Given text:
- Opening Delimiter -

On 18 March, the PM announced inquiries into the SIS and GCSB. The respective Directors of those agencies welcomed the inquiries – as if they had any choice. This is just a throw-away media line. The outcome is predictable. There will be a muffled acknowledgement that they could have done better and have developed an action plan to improve inter-agency intelligence sharing. No-one will be sacked or resign – there will just be ‘learnings going forward.’ They will call for more resources and legislation to increase surveillance capability in social media and of hate groups.
It is my opinion that all the laws and resources needed already exist within the broader government purview but they are not effectively organised or executed. I think of intelligence capacity in this country as I do of Special Forces in the USA. Everyone wants their own fiefdom and competes with others for the resources to do so and to ‘be the best.’
I have written frequently on my belief that the solution lies in removing and therefore de-politicizing the NAB function from DPMC. Getting the CTAG out of SIS is logical too. There is a real need for a fresh set of eyes on national security and it could be fiscally neutral.
New Zealand needs a National Security Advisor. Not for political optics but for independence and the ability to bring together the many coloured threads required for the cloak of national security.
To be truly independent and in order to maintain national security policy momentum across electoral cycles, the National Security Advisor should be an Officer of Parliament. They would operate as an independent crown entity under separate legislation and budget in the same manner as officers such as the Auditor-General. The appointment should be at least five years.
This new National Security Agency would become the focal point for intelligence as well as national security-related research going on in New Zealand universities, think tanks, international links and industry. It would be the strategy bridge for new policy initiatives. It could also provide some security audit functions. Most importantly, it is the place where a coherent national security strategy will be formulated. The Minister for National Security – the Prime Minister – would be more than just a title. It’s not a panacea but it’s a good start in breaking down the silos.
The Legislation Virus
NZ politicians love to legislate. It’s like a virus that once contracted can’t be shaken off. If that was always the solution, the country would be in great shape. There will be firearms legislation passed under urgency and then the wait for the inquiry reports. These will need a few million dollars of course. They will make a raft of recommendations that, by and large, will result in new and amended legislation increasing powers of search, surveillance and penalties for various acts. There will be twelve ten-minute speeches at each reading, a select committee report on public consultation and a vote. And that is how civil liberties, hard-won over thousands of years, will be further eroded – with applause and back-slapping. Defeat in detail.

- Closing Delimiter -

Problem 1: From the given text on New Zealand national security, return the passage that begins at the words "It is my opinion" and stops after the words "of national security.".
Problem 2: According to the given text on New Zealand national security, why should the National Security Advisor be an Officer of Parliament? Answer in one to three sentences.
Problem 3: In the given text on New Zealand national security, how long should the National Security Advisor's appointment last?

Extracted data entries:
- Opening Delimiter -

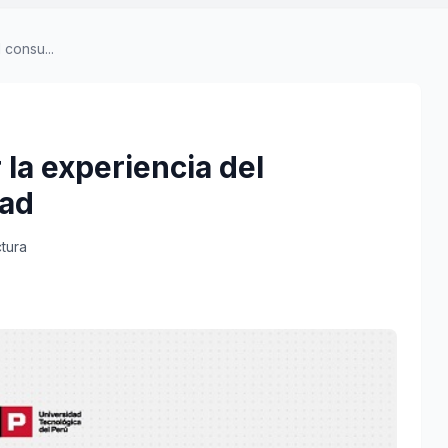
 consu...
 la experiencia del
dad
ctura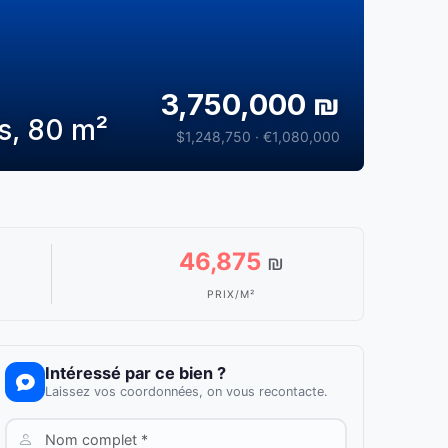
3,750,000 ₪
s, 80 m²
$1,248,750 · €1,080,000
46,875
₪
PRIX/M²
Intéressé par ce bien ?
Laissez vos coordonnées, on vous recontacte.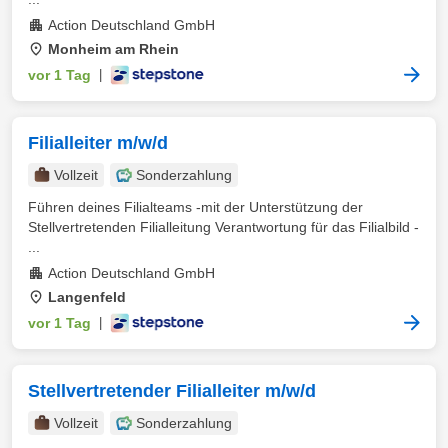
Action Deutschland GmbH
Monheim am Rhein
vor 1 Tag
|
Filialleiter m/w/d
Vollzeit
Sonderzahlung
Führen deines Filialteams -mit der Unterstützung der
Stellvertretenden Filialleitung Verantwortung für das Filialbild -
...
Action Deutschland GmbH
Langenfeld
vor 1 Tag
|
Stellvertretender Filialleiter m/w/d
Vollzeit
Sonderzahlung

- Closing Delimiter -
- Opening Delimiter -

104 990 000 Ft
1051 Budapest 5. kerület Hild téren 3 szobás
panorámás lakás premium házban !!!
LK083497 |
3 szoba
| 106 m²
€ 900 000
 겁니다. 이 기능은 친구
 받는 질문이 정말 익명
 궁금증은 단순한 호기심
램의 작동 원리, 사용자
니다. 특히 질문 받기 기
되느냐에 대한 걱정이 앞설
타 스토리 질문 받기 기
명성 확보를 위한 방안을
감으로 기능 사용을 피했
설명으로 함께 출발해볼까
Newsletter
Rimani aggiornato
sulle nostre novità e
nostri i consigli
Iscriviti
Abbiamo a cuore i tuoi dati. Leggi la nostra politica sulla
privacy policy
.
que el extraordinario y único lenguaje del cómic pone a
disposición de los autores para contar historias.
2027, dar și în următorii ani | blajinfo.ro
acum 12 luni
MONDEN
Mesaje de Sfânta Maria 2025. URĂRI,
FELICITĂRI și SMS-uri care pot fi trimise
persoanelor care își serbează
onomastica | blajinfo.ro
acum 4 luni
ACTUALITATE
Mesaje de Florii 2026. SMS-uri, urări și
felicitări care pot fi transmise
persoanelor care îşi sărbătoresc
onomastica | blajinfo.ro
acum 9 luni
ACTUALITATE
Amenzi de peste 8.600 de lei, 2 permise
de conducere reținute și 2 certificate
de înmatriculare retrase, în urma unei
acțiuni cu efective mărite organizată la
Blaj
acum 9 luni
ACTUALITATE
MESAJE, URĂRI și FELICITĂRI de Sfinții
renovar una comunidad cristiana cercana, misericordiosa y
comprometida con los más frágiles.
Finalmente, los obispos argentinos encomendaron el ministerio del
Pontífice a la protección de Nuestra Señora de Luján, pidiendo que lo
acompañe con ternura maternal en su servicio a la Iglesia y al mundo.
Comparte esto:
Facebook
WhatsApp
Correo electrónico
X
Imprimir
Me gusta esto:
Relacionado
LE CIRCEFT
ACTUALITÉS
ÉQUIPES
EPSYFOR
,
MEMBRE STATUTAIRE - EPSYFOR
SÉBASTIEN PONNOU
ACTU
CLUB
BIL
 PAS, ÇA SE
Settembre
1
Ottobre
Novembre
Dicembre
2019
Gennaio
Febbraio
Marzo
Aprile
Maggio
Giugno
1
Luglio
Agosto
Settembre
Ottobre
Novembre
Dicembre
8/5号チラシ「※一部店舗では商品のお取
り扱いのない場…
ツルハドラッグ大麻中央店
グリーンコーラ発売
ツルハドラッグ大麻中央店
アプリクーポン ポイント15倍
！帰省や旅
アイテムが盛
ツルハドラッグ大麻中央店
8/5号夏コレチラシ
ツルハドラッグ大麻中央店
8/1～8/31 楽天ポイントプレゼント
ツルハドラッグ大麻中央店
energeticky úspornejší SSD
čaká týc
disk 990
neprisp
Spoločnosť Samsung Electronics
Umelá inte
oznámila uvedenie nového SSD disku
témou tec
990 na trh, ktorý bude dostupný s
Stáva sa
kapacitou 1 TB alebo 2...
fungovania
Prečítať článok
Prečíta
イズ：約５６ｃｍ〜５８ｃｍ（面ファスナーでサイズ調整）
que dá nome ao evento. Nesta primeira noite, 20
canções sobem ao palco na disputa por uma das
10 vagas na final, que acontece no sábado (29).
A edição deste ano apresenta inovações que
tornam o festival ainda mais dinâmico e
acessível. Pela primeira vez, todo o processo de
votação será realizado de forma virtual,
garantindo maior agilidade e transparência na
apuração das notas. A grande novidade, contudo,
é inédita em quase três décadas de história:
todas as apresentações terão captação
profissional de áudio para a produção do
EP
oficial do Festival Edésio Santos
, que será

- Closing Delimiter -
- Opening Delimiter -

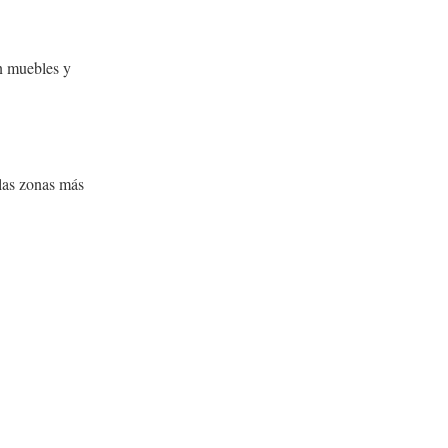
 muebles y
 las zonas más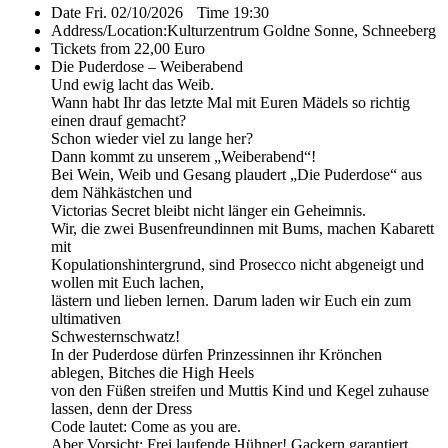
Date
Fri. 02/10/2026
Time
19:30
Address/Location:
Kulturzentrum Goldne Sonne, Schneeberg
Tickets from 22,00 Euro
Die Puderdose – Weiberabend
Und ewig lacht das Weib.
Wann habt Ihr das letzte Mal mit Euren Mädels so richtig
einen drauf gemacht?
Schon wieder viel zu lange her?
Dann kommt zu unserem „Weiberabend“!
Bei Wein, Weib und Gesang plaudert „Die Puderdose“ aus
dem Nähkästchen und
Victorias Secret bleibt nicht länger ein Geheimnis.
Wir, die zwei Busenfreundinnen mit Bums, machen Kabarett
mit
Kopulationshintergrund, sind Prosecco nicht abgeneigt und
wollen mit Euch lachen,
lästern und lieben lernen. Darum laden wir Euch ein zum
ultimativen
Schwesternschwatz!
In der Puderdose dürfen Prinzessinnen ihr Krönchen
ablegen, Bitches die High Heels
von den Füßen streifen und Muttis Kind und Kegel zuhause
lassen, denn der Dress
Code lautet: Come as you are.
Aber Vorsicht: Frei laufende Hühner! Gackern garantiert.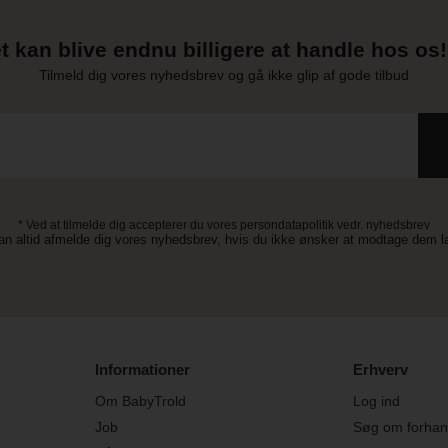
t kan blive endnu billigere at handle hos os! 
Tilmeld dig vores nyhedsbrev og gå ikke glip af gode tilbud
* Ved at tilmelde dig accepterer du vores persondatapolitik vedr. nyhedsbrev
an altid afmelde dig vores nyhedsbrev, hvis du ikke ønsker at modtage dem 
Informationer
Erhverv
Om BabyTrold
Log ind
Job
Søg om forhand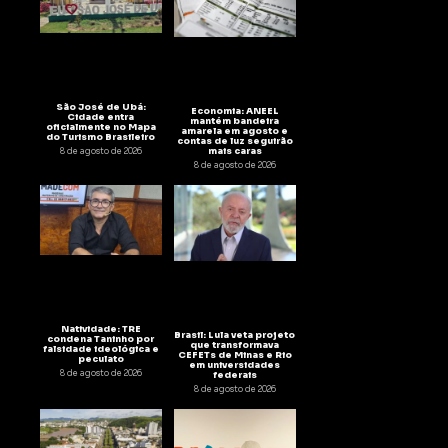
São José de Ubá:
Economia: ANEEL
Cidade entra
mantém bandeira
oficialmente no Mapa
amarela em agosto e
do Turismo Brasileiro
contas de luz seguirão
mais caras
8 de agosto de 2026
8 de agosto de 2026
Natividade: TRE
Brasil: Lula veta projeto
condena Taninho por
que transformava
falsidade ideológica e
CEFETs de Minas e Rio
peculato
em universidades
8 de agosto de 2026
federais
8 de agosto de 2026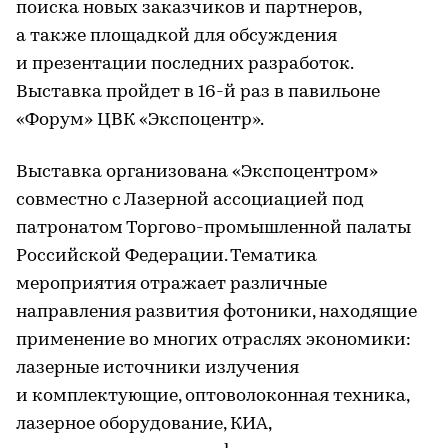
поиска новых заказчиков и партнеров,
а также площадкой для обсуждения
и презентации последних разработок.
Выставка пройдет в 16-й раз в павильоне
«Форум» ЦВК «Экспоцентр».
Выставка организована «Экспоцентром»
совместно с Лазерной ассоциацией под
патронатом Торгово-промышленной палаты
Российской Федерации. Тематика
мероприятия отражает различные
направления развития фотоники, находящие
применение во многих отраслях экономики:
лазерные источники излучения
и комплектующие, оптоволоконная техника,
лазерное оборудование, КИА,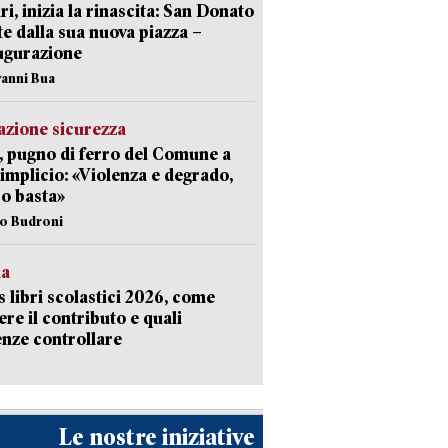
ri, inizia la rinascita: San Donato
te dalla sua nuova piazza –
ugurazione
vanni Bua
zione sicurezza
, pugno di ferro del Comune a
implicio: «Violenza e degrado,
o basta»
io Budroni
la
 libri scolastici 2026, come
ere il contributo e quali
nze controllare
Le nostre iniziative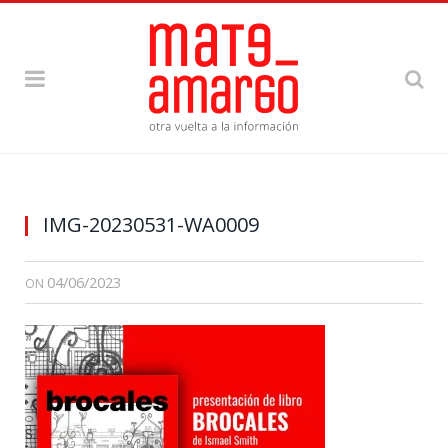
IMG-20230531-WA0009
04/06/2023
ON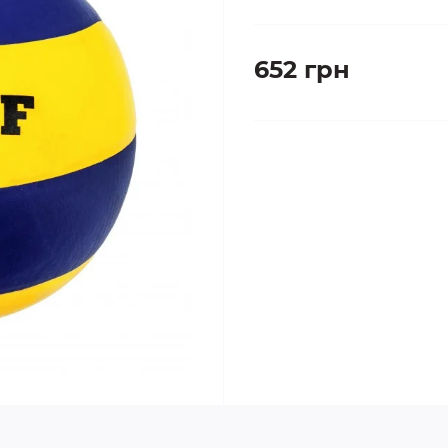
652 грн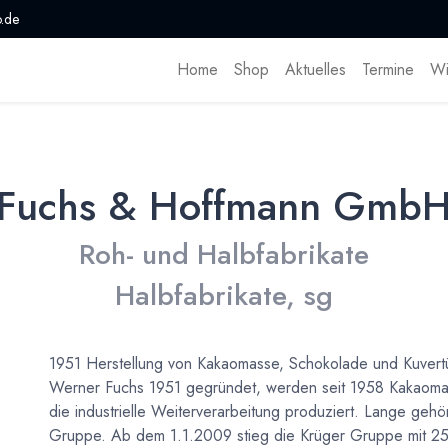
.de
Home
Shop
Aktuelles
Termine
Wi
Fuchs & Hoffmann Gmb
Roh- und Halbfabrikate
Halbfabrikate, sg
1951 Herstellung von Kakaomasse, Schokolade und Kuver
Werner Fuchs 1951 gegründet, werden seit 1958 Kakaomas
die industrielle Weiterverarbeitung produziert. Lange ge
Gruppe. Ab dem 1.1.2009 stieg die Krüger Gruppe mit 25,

- Closing Delimiter -

Written answer 1:
It is my opinion that all the laws and resources needed already exist within the broader government purview but they are not effectively organised or executed. I think of intelligence capacity in this country as I do of Special Forces in the USA. Everyone wants their own fiefdom and competes with others for the resources to do so and to ‘be the best.’
I have written frequently on my belief that the solution lies in removing and therefore de-politicizing the NAB function from DPMC. Getting the CTAG out of SIS is logical too. There is a real need for a fresh set of eyes on national security and it could be fiscally neutral.
New Zealand needs a National Security Advisor. Not for political optics but for independence and the ability to bring together the many coloured threads required for the cloak of national security.

Written answer 2: Making the National Security Advisor an Officer of Parliament would make the role truly independent. It would also keep national security policy momentum going across electoral cycles. The advisor would work as an independent crown entity under separate legislation and budget, like the Auditor-General.

Written answer 3: At least five years.